> Task goal: In the passage below about Kate's return to the island, transcribe the text from "Regarding Kate’s decision" up to and including "of her ass?".

> Passage for review:
┄┄┄┄┄┄

Regarding Kate’s decision to return to the island – she told Cassidy that her intention was to find Claire and get her back home to Aaron.  During the early spring of 2009, I found myself pondering on how she had intended to achieve this.   Was Kate really that stupid?  She did not know about the runway that Frank Lapidus had used to land Flight 316, until her return to the early 21st century at the beginning of Season 6. Locke had destroyed the Dharma submarine back in Season 3. And Kate knew about the destruction of the freighter. How did she planned to send Claire back to Aaron? Or had she been talking out of her ass?

┄┄┄┄┄┄

> Raw data:
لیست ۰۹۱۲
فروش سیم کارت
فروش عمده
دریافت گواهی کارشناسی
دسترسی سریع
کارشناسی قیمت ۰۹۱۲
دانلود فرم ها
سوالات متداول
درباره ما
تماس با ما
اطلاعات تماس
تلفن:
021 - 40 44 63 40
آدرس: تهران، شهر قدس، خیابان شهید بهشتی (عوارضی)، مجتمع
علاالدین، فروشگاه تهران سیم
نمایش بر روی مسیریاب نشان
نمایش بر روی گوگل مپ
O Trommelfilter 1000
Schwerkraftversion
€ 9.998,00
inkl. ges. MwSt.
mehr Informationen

┄┄┄┄┄┄

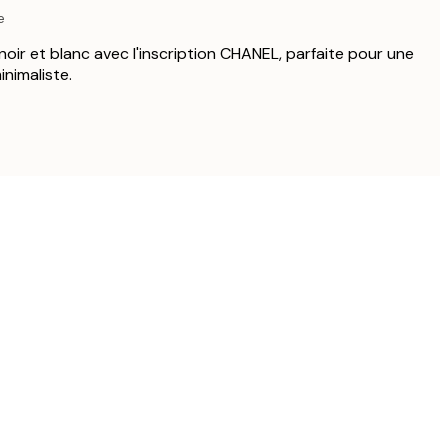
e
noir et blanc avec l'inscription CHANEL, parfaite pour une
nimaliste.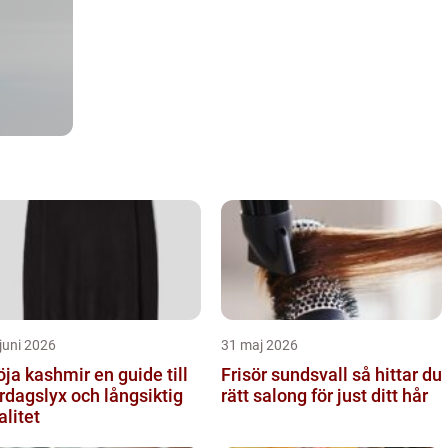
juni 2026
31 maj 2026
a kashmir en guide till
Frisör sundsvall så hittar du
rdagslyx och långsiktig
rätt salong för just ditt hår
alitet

┄┄┄┄┄┄

> Worked solution:
Regarding Kate’s decision to return to the island – she told Cassidy that her intention was to find Claire and get her back home to Aaron.  During the early spring of 2009, I found myself pondering on how she had intended to achieve this.   Was Kate really that stupid?  She did not know about the runway that Frank Lapidus had used to land Flight 316, until her return to the early 21st century at the beginning of Season 6. Locke had destroyed the Dharma submarine back in Season 3. And Kate knew about the destruction of the freighter. How did she planned to send Claire back to Aaron? Or had she been talking out of her ass?